The Miners and the Frontier League looked into all options in an attempt to play baseball.
"I think some fans are going to say why couldn't you have opened and I understand that. They just don't know all the things that would be involved. First of all we could only put 680 people in the ballpark. All the seats that weren't part of the twenty percent, we'd have to take the bottoms off the seaters and zip-tie them. Our players would have to be put in a bubble for all intents and purposes, so we'd have to sequester them somehow. We would not be able to put them with host families and that's how we exist. Our players come here, they live with families, we'd have to get twenty-five hotel rooms. We'd have to get three buses in which to travel. Our players would have to be tested every day when they got here and every day before the game for their temperatures. We'd have to test fans when they walk in. There would be no concessions. The list goes on and on and we really wanted to play baseball."
Another obstacle was that there was no way to get the international players on the Miners, back into the country.
"Could've replaced them but our players are family for us and I'll look in particularly at the international players that I'm very close to. There are guys that are from Venezuela, Nicaragua, and Curacao who I care for as people and they are not going to get a chance to play this year. I don't know what the options are going to be so these are hard conversations to have with everyone."
No 2020 season, so what does that mean for the future of the Frontier League?
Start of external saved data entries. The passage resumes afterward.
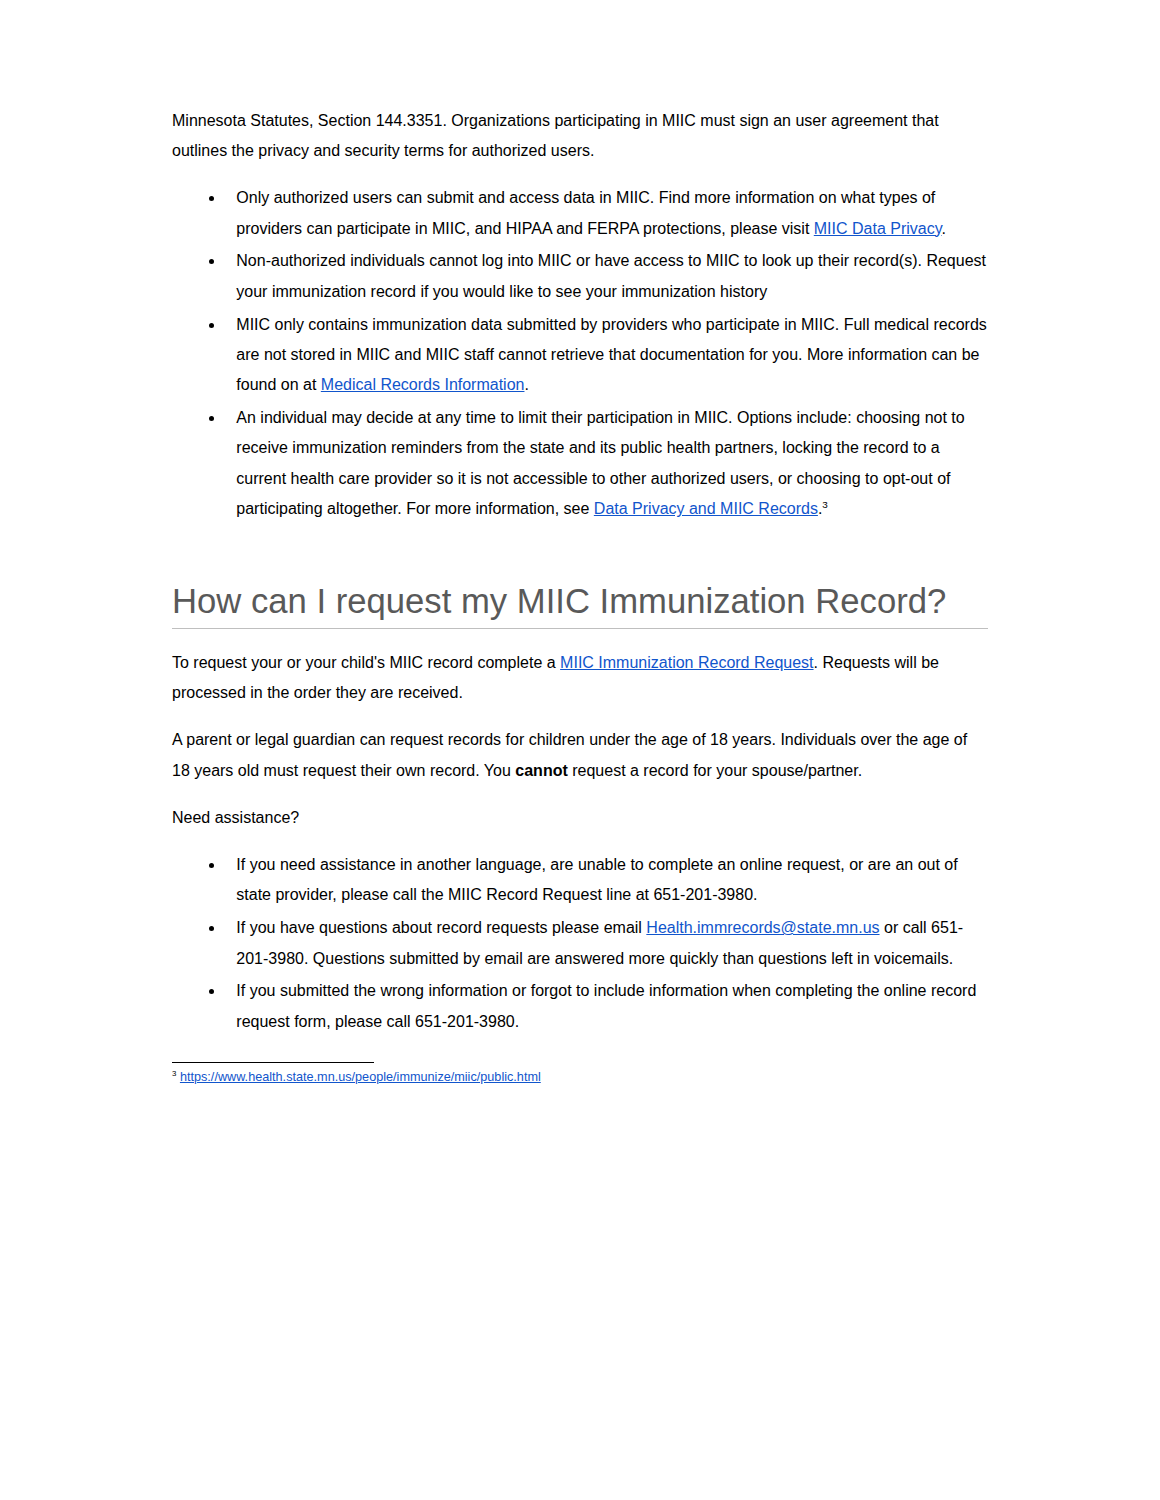Minnesota Statutes, Section 144.3351. Organizations participating in MIIC must sign an user agreement that outlines the privacy and security terms for authorized users.
Only authorized users can submit and access data in MIIC. Find more information on what types of providers can participate in MIIC, and HIPAA and FERPA protections, please visit MIIC Data Privacy.
Non-authorized individuals cannot log into MIIC or have access to MIIC to look up their record(s). Request your immunization record if you would like to see your immunization history
MIIC only contains immunization data submitted by providers who participate in MIIC. Full medical records are not stored in MIIC and MIIC staff cannot retrieve that documentation for you. More information can be found on at Medical Records Information.
An individual may decide at any time to limit their participation in MIIC. Options include: choosing not to receive immunization reminders from the state and its public health partners, locking the record to a current health care provider so it is not accessible to other authorized users, or choosing to opt-out of participating altogether. For more information, see Data Privacy and MIIC Records.3
How can I request my MIIC Immunization Record?
To request your or your child's MIIC record complete a MIIC Immunization Record Request. Requests will be processed in the order they are received.
A parent or legal guardian can request records for children under the age of 18 years. Individuals over the age of 18 years old must request their own record. You cannot request a record for your spouse/partner.
Need assistance?
If you need assistance in another language, are unable to complete an online request, or are an out of state provider, please call the MIIC Record Request line at 651-201-3980.
If you have questions about record requests please email Health.immrecords@state.mn.us or call 651-201-3980. Questions submitted by email are answered more quickly than questions left in voicemails.
If you submitted the wrong information or forgot to include information when completing the online record request form, please call 651-201-3980.
3 https://www.health.state.mn.us/people/immunize/miic/public.html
"The plans are, the technicality of this is we suspended the season. There are some teams that are going to try and play in areas that are more open than we are and I'm simply, if players want to go there, I'm going to lend the players to them but they would come back to us in 2021 sp right now, everyone's plans are we have to suck it up this year and rebuild everything for next year. We have kept some of our full-time staff on specifically so we can begin planning for the 2021 season but there are so many things out there right now. Major League Baseball is contracting minor league baseball teams. We are not sure how that would affect us. A possible expansion so right now it'll be a wait and see game over the course of the summer but like I said I was really excited about this group of players I had and there were a lot of really good players released by minor league teams over the last 30 to 45 days that would look really good in a Miners uniform in '21."
Some of the league's teams are not ready to give up on the season.
"The Frontier League is not going to operate a championship season. There are a few places, Washington and Pennsylvania where their gathering restrictions are different. Their social distancing is different. They are trying to put an option together of having a group of teams play just at their location, they'd have no travel. I know Joliet announced they are going to try and do something similar."